--- What you will do ---
From the line with "en mieux : Mettre" to the final line of the records, every line is to be duplicated exactly, both of those lines included.

[Source records — start]

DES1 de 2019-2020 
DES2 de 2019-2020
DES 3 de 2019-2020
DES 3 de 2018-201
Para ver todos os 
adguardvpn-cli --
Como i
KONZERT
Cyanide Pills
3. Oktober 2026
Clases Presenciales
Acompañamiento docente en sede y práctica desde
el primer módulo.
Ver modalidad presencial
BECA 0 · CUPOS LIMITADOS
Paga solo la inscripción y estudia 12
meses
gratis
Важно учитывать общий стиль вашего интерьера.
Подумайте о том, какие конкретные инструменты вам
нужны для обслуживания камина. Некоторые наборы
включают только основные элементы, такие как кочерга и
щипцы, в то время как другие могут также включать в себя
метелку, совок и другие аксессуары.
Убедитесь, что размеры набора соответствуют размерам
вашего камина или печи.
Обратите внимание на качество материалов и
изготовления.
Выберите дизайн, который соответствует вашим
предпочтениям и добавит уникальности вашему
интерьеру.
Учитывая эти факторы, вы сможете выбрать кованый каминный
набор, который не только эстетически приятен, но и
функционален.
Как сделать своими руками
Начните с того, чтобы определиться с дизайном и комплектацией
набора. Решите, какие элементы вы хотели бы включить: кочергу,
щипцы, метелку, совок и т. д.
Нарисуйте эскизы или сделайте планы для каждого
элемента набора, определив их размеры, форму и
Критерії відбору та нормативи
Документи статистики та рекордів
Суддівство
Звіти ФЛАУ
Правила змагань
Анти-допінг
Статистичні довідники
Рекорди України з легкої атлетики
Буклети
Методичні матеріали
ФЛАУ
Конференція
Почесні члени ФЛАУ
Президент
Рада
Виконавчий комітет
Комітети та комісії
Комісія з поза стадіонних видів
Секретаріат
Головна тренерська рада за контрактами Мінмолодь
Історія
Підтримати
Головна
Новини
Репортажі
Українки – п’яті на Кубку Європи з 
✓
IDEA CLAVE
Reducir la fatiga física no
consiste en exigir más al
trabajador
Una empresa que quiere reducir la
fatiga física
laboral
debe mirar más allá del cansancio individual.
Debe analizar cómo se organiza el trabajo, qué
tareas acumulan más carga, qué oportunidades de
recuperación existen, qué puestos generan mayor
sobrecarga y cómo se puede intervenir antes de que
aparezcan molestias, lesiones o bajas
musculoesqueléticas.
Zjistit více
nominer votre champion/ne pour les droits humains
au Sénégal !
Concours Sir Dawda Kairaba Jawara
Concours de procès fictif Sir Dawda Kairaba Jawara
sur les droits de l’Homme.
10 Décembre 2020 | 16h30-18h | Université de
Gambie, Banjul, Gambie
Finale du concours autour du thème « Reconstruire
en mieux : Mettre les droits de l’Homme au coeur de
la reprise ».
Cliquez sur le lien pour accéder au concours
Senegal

[Source records — finish]

--- Exercise solution ---
en mieux : Mettre les droits de l’Homme au coeur de
la reprise ».
Cliquez sur le lien pour accéder au concours
Senegal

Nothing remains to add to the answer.